"""

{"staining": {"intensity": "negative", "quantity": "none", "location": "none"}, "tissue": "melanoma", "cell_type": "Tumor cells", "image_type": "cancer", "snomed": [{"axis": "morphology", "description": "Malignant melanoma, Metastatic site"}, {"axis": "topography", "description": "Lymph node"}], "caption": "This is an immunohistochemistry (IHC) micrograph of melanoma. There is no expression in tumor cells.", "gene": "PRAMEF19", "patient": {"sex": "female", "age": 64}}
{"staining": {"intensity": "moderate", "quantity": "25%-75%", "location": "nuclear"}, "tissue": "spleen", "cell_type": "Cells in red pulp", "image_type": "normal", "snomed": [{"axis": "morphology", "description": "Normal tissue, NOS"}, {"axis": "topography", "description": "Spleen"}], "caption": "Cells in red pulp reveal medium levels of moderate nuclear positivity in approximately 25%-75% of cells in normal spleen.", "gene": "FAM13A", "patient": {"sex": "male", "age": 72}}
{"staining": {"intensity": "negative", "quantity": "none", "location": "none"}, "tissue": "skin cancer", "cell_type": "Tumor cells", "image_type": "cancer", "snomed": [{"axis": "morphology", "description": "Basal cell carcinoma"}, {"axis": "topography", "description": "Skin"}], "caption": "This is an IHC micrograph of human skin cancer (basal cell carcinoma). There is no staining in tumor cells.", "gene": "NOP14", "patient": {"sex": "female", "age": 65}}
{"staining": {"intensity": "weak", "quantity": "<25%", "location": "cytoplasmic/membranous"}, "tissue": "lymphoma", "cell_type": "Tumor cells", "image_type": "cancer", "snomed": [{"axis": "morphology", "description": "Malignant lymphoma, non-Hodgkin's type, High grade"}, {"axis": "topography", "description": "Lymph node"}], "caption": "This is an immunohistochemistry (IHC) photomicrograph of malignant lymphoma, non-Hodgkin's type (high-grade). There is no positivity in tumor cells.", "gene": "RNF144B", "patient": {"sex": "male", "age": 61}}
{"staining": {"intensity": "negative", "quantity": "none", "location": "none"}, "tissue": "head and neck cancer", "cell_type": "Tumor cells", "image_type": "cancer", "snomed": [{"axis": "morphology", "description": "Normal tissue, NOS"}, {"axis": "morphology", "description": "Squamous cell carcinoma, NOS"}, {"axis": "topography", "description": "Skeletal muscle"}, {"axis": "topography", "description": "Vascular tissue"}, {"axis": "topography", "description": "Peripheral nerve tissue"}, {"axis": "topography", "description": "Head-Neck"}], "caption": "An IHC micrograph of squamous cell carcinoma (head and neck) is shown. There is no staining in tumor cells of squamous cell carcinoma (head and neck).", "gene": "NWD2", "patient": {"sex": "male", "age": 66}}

"""

> [Exercise directions]:
Set down exactly the lines of the data above, beginning with the line that has "red pulp reveal" and ending with the line that has "micrograph of human", and no others.

> [Answer space]:
{"staining": {"intensity": "moderate", "quantity": "25%-75%", "location": "nuclear"}, "tissue": "spleen", "cell_type": "Cells in red pulp", "image_type": "normal", "snomed": [{"axis": "morphology", "description": "Normal tissue, NOS"}, {"axis": "topography", "description": "Spleen"}], "caption": "Cells in red pulp reveal medium levels of moderate nuclear positivity in approximately 25%-75% of cells in normal spleen.", "gene": "FAM13A", "patient": {"sex": "male", "age": 72}}
{"staining": {"intensity": "negative", "quantity": "none", "location": "none"}, "tissue": "skin cancer", "cell_type": "Tumor cells", "image_type": "cancer", "snomed": [{"axis": "morphology", "description": "Basal cell carcinoma"}, {"axis": "topography", "description": "Skin"}], "caption": "This is an IHC micrograph of human skin cancer (basal cell carcinoma). There is no staining in tumor cells.", "gene": "NOP14", "patient": {"sex": "female", "age": 65}}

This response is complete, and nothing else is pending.